On Thursday, thankfully, we discovered that “manually” clearing the cache caused the IO blockage to clear up immediately, at least until the system had time to fill it back up again and the memory-reclaim process kicked in again. The cache is dropped by executing echo 1 > /proc/sys/vm/drop_caches
. Every time queries began to block, dropping the cache immediately cleared it up. Since we now had a stopgap workaround, we just cronned dropping of the cache for every 30 minutes. This let us get through Friday and the weekend without having to babysit the database too much for failed connections, etc.
On Friday we decided the best course of action was to put a QLogic fibre channel HBA in DB1 (with its presumably known-good 2.6.18-series kernel), provision some LUNs on it, set it up as a streaming replica and fail back over to it. This way we’d be on a good server but still have the IO benefits of the SSD. We ordered the card from Newegg Friday and received it Monday.
Tactical Retreat
I installed the card Monday (8/27), configured DB1 as a replica, tested it Tuesday, and Wednesday evening we cut back over to DB1 as our primary.

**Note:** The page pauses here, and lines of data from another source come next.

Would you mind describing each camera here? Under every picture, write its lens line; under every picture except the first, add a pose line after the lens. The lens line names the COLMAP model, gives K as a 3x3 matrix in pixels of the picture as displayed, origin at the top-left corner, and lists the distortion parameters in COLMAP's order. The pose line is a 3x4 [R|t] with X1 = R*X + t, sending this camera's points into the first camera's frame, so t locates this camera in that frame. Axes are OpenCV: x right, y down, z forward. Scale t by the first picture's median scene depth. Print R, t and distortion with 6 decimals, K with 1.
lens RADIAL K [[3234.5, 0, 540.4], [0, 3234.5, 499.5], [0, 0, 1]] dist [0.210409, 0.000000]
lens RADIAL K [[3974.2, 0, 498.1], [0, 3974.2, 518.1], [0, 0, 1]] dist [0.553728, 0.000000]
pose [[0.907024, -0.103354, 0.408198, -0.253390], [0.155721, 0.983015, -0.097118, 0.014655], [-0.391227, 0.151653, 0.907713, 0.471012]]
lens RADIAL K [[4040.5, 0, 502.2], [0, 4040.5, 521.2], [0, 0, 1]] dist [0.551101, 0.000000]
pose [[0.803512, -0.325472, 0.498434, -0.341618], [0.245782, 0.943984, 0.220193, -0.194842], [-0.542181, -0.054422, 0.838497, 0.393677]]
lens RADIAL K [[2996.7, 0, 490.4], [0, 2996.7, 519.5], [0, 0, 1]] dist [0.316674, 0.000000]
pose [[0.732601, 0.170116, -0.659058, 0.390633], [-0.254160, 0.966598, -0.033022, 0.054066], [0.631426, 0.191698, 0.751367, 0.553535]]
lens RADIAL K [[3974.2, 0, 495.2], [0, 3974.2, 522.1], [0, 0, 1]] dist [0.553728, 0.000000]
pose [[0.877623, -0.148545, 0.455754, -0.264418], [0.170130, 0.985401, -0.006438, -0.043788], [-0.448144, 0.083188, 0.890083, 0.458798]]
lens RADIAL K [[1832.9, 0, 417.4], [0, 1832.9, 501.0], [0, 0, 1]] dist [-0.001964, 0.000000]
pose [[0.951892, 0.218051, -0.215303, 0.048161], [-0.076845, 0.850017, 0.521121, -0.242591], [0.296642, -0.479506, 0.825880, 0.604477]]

With fingers crossed, we went into Thursday and thankfully everything was fine. While overall performance was a little slower than it had been on DB2 (before it had gotten really bad), it was still blazingly fast compared to how it had been on spinning disk. But most importantly there was no evidence of memory-reclaim problems.
We set DB2 up as a hotstandby and performed some testing on it to try and recreate the problem. Unfortunately we didn’t have a lot of success (possibly due to hostandbys being read-only replicas of the primary) but based on the grumbling about NUMA and memory-reclaim in the 2.6.32 kernel line, we felt the best course of action was to go to an older, proven kernel. Since DB1 seemed to be fine with its 2.6.18-238.9.1.el5 kernel, we opted to do a clean install of CentOS 5.8, running the latest in the CentOS 2.6.18 line: 2.6.18-308.13.1.el5.
DB2 reborn
We installed CentOS 5.8, remounted the existing LUNs, resynced it with the primary and did some more testing. We didn’t notice any problems, but since we weren’t really able to reproduce the problem reliably in the first place that wasn’t much consolation. On Thursday, 9/6, we cut back over to DB2. As I write this, DB2 has been in service for several weeks without any sign of the memory reclamation issue, or, more importantly, the IO/query blocking.
Conclusions
While we’re really happy to have (apparently) resolved the problem, we found the resolution somewhat unsatisfying. We had tested DB2 pretty extensively internally prior to putting it into production the first time, literally running millions of real-world queries against it and never encountered anything like the blocking we saw once it took on the production workload. Prior to making it our primary DB we had used it for several days as a hot-standby read-only reporting server and still never saw an issue. After we cut back from DB2 to DB1 we did yet more testing and still weren’t able to reproduce the query-blocking behavior. While this definitely felt like a problem related to the Linux kernel we didn’t have any hard evidence, and going back to a 2.6.18-series kernel was to some degree a leap of faith. Thankfully, so far it’s worked out for us.
Though we didn’t ultimately figure out what it was in the kernel that caused the problem, we did learn a lot from the experience. Most importantly, we ironed out our database cutover procedure to the point where it’s not really a major event to cutover. Since clearly at some point we’ll want to upgrade from CentOS 5.8, we know that we can always fail back to another database with minimal interruption if a problem like this arises in the future.